Please add anything you would advice people to do.
1) First drafts should be messy and sloppy. Don't get hung up on word choice and grammar when you're just trying to get your ideas out. Separate out "content and idea generation" (first draft) from "content editing" later drafts. Note though that some readers don't agree with me on this. Some bosses and advisors will want everything they read to be cleanly edited, spell checked, grammar checked, etc. If you're not sure what to do, ask, and explain the state of your draft when you share it, since people have very different ideas of what a draft should be.
2) You can start with a stream of consciousness, or your can start with an outline. I tend to mix and match depending on how I'm thinking at the time and on the topic.
3) Put next actions and to do items in the mansuscript itself, then they'll never be separated from it.
4) Change your Word normal template to include file name, page number and any other info you'd want to have handy in a print version in the header. Also change Word defaults for the font, spacing, and margins you prefer (or need most often) so you don't have to do that in every document.
5) Don't confuse writng with formatting. If underlinnig, bolding, and sections help you organize your thought, great! But don't get sucked into time-wasting format tweaking. You'll likely have format imposed on you by a boss, a publisher or journal, or some other entity. This is one piece of advive from Latex advocates that I really like. Notice that this also means you don't need Word to write a draft document. You can use any text editor, so putting off writing "Because I don't have Word on my computer" is no excuse.

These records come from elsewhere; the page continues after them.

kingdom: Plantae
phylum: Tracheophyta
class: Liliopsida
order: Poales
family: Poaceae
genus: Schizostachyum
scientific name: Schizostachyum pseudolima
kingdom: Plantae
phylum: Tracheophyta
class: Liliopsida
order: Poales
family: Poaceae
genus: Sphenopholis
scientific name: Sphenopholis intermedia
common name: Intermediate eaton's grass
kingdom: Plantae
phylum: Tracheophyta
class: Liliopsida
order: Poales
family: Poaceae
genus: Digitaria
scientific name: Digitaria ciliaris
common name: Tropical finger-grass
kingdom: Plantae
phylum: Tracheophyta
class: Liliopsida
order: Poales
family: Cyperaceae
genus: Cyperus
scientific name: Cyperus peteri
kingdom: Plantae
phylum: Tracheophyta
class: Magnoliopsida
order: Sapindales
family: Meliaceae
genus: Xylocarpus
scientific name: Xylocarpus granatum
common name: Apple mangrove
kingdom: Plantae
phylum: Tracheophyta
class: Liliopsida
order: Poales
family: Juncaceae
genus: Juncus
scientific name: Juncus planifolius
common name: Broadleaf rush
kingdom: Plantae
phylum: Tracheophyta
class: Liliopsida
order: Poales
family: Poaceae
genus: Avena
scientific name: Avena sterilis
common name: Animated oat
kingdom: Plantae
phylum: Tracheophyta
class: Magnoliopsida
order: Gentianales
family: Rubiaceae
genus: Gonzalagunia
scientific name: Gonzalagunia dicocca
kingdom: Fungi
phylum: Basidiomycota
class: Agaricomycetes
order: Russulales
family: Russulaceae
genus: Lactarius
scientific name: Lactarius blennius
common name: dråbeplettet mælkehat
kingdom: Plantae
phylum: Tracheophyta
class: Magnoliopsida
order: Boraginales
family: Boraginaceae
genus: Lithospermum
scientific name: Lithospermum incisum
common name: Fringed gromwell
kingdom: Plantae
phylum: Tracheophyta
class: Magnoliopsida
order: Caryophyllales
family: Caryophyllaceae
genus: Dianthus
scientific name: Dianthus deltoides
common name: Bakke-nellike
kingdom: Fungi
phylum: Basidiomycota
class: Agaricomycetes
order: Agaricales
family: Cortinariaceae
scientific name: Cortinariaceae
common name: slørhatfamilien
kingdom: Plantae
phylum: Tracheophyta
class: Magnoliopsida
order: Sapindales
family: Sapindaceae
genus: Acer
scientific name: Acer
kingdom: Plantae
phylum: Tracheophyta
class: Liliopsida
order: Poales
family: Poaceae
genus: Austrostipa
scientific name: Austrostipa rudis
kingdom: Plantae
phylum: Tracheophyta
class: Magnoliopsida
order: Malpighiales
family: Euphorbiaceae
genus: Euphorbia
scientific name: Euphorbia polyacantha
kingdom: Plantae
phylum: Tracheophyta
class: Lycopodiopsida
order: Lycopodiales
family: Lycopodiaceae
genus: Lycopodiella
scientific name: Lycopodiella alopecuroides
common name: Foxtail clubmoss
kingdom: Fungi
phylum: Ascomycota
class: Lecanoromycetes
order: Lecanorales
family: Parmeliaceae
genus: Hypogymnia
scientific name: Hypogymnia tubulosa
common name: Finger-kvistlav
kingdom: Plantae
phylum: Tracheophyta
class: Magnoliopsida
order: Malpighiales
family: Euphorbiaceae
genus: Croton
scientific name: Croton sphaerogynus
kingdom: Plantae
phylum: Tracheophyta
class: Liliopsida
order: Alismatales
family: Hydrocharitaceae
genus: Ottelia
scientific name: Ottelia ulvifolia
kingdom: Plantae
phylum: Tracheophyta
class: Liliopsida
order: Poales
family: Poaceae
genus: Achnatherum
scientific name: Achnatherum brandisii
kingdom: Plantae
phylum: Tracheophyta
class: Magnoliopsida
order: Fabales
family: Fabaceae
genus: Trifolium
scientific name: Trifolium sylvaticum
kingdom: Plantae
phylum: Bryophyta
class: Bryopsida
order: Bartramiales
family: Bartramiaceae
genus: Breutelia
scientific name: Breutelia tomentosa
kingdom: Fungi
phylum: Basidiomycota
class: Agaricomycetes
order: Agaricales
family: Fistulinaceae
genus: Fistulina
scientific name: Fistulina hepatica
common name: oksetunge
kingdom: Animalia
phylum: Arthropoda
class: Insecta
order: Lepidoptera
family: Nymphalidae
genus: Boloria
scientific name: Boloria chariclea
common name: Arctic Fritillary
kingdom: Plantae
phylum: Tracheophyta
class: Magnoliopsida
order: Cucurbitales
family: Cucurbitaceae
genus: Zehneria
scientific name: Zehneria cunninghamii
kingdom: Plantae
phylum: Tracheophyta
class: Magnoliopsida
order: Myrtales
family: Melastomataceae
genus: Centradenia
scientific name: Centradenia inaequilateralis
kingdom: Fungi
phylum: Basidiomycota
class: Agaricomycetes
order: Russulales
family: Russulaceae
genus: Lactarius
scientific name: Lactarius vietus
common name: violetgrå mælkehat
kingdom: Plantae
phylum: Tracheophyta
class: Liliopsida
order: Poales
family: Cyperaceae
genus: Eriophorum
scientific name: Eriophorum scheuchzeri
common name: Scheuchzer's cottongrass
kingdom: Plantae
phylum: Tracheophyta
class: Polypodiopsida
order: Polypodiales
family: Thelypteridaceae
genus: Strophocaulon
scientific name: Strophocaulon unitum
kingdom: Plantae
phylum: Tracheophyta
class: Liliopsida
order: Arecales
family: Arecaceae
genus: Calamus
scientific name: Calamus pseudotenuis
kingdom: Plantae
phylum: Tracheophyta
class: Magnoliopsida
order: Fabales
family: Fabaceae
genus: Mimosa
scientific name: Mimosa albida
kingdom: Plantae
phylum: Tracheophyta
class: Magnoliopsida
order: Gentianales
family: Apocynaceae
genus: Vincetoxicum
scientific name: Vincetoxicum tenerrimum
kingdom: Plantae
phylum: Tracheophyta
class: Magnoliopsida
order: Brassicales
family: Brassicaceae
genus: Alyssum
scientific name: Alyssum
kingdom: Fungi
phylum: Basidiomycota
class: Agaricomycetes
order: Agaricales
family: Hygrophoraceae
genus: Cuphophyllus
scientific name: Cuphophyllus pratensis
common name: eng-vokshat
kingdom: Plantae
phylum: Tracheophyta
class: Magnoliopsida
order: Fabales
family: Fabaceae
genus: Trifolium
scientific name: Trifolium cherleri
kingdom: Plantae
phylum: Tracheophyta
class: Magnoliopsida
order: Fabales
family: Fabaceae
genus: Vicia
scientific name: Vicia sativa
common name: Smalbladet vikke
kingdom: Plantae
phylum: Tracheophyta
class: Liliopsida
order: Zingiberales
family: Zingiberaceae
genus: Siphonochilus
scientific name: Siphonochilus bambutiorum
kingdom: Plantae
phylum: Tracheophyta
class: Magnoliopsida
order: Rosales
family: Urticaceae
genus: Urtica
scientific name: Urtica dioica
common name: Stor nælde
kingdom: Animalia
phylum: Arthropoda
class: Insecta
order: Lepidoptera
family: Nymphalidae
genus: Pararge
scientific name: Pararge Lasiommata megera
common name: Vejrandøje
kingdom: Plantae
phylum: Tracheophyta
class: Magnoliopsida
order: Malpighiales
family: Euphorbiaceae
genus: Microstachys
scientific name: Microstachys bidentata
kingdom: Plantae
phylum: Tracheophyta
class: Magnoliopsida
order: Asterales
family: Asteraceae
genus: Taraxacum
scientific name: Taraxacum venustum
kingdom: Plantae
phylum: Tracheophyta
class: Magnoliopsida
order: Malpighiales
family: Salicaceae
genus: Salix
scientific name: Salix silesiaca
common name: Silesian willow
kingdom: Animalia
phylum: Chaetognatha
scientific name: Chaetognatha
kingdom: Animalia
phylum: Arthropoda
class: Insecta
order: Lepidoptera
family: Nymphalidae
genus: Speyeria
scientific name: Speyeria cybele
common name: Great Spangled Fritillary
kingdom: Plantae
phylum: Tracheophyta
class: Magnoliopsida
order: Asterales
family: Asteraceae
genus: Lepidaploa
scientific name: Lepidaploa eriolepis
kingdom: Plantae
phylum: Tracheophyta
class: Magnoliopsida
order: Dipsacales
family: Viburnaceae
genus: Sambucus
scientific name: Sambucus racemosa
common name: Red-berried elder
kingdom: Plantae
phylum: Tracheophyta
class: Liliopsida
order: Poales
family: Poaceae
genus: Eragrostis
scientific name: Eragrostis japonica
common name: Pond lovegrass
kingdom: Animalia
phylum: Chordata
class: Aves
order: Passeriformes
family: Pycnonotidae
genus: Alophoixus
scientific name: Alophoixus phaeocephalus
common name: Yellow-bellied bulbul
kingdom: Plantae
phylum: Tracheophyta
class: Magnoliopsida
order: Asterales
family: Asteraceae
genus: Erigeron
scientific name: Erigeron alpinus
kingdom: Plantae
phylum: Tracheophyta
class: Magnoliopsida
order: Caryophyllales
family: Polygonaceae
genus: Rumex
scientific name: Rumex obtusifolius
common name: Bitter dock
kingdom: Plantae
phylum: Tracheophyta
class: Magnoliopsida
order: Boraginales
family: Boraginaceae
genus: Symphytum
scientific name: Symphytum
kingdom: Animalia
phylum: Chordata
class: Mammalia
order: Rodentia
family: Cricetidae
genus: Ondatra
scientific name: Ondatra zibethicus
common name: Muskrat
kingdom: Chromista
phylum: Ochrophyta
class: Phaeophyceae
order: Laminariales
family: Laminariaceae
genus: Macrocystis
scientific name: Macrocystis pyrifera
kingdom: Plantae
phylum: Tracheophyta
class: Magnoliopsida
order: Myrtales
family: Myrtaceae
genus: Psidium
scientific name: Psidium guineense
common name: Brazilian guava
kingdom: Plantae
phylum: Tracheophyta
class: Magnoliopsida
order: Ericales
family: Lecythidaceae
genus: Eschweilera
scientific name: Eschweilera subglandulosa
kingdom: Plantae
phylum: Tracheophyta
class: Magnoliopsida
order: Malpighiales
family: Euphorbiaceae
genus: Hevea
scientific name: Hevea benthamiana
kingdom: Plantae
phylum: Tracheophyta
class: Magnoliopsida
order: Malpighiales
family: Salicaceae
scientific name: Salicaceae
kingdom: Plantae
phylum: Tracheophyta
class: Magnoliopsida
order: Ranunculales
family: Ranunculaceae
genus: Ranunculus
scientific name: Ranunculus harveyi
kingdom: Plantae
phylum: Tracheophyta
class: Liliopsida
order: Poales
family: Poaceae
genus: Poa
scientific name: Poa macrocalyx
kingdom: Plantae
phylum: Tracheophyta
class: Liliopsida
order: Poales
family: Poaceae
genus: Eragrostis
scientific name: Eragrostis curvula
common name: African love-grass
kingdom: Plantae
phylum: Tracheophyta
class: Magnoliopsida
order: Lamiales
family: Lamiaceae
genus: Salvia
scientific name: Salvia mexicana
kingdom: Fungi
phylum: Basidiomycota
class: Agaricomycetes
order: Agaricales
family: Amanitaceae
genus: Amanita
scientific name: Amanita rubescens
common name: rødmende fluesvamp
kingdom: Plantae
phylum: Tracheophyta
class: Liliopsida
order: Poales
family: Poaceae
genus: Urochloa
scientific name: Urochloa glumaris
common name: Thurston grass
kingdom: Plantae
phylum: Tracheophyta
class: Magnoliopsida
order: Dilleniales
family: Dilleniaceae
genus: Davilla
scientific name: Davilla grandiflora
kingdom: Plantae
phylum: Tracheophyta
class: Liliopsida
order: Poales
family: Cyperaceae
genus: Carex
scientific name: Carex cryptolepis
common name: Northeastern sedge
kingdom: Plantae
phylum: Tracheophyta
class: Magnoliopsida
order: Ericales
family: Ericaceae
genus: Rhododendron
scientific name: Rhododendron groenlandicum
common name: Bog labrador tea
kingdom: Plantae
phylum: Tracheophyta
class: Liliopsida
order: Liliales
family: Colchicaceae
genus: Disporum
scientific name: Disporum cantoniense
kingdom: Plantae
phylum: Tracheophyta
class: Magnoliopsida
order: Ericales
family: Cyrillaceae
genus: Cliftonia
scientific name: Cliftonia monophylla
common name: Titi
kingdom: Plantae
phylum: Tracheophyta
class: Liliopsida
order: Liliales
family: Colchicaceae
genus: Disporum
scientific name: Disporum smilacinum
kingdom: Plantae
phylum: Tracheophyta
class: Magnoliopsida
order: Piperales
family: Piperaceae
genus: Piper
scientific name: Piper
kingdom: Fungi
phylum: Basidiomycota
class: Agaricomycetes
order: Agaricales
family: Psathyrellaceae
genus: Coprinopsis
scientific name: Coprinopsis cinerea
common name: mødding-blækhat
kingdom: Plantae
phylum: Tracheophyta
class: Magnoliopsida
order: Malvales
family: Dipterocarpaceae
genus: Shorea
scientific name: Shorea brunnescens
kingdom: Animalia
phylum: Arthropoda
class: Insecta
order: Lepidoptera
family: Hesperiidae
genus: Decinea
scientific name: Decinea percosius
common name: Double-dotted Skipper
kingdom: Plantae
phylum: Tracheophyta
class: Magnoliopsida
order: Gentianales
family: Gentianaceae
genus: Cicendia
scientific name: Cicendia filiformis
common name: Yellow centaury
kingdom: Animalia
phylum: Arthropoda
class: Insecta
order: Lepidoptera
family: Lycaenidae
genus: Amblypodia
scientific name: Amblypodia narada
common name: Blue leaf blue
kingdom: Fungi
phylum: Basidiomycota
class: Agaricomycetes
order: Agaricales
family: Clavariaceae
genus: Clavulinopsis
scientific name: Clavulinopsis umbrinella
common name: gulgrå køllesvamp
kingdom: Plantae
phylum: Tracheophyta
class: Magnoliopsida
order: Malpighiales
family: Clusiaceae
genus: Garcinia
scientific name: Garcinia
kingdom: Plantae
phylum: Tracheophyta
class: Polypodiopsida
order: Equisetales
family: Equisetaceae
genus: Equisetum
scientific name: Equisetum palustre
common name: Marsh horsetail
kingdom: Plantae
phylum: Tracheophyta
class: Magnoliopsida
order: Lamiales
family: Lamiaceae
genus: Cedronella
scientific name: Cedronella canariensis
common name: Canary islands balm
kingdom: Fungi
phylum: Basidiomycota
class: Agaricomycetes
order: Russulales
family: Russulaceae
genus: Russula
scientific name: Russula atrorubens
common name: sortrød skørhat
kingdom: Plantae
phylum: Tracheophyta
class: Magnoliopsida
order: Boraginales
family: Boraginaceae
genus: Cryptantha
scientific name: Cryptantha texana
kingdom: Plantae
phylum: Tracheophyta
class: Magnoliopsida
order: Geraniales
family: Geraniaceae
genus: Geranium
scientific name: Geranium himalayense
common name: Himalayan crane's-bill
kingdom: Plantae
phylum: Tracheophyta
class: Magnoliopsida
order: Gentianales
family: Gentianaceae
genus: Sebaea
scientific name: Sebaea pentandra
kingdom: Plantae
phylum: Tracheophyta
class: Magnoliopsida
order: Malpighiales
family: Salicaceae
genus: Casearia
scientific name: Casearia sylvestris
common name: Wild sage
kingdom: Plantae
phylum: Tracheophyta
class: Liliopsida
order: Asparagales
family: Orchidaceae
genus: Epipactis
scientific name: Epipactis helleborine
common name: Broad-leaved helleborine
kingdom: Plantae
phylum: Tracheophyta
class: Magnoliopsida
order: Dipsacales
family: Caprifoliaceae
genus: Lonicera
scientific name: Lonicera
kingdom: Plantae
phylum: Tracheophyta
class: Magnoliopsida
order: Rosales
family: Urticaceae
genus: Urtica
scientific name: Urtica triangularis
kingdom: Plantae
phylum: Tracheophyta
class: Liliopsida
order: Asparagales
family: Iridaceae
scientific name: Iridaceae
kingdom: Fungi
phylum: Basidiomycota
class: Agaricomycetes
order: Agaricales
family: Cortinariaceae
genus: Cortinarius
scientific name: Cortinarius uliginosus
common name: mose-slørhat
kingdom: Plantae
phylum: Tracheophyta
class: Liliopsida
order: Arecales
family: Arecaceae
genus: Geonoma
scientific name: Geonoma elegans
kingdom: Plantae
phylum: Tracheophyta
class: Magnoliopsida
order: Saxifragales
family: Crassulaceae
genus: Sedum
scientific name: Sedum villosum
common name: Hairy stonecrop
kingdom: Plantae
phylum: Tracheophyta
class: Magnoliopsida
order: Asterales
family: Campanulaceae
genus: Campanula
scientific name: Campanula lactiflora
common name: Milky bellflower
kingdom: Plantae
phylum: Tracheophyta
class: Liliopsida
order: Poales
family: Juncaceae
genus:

6) On that point, any tool that helps you write should be used. Take notes by hand on paper if that helps. Draw diagrams and figures. If you're doing that in Word, though, don't get sucked into spending time perfectly formatting the figures until your final editing.
7) They say "A picture is worth 1,000 words," but so is a table. For summarizing research, comparing ideas or theories, or anything that has a handfull of dimensions that are being systematically compared, a table is VERY helpful tool.